La loi n° 2021-1018 du 2 août 2021 et son décret d’application ont renforcé son contenu ainsi que les modalités de son élaboration, de sa conservation et de sa mise à disposition. Ces nouvelles mesures, présentées ci-dessous, s’appliquent depuis le 31 mars 2022.

Une place centrale au sein de la stratégie de prévention

La loi n° 2021-1018 du 2 août 2021 pour renforcer la prévention en santé au travail constitue l’aboutissement d’un long travail parlementaire. Elle reprend de nombreuses mesures de l’Accord national interprofessionnel (ANI) pour une prévention renforcée et une offre renouvelée en matière de santé au travail et conditions de travail. Cet accord a été signé le 9 décembre 2020 par les organisations syndicales et patronales représentatives au niveau national et interprofessionnel. Il attribue au document unique d’évaluation des risques professionnels (DUERP) un rôle central dans la démarche de prévention des risques professionnels de l’entreprise.

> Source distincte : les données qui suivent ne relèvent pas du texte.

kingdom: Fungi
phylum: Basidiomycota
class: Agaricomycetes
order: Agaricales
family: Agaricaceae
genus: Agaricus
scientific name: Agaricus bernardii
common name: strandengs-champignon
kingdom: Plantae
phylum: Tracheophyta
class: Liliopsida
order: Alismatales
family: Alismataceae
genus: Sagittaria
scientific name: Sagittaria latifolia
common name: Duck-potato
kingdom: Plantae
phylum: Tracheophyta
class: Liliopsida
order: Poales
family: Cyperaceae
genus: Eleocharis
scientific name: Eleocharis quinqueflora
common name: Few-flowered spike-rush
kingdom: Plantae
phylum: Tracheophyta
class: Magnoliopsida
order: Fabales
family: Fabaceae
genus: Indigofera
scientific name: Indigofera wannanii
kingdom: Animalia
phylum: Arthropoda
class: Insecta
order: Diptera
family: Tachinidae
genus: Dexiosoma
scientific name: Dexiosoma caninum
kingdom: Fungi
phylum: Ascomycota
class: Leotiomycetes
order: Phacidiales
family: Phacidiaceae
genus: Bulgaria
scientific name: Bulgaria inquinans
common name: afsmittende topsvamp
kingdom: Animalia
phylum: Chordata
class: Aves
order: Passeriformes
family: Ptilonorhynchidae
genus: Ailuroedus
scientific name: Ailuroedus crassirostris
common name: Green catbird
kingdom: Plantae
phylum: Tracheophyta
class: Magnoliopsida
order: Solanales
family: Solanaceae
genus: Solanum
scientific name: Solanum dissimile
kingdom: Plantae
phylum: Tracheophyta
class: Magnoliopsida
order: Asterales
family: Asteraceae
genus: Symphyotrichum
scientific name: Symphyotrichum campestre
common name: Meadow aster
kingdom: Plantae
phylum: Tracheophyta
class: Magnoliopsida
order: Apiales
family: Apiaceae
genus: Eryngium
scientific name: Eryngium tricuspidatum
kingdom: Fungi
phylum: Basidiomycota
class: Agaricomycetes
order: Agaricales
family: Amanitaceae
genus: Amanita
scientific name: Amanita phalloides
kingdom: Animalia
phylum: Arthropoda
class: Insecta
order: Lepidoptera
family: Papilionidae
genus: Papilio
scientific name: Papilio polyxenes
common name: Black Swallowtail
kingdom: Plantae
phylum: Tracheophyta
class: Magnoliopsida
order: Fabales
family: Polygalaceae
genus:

Reprenant cette philosophie de l’ANI au sein d’un nouvel l’article L.4121-3-1 du code du travail, la loi offre au DUERP, qui n’avait jusqu’ici qu’une valeur réglementaire, une valeur législative propre. Le texte prévoit à cet égard qu’il « répertorie l’ensemble des risques professionnels auxquels sont exposés les travailleurs et assure la traçabilité collective de ces expositions ».

On notera que cette approche collective de la traçabilité tranche avec la précédente orientation manifestée par les anciennes fiches individuelles d’exposition à certains facteurs de risques professionnels, dites « fiches pénibilité », aujourd’hui abrogées.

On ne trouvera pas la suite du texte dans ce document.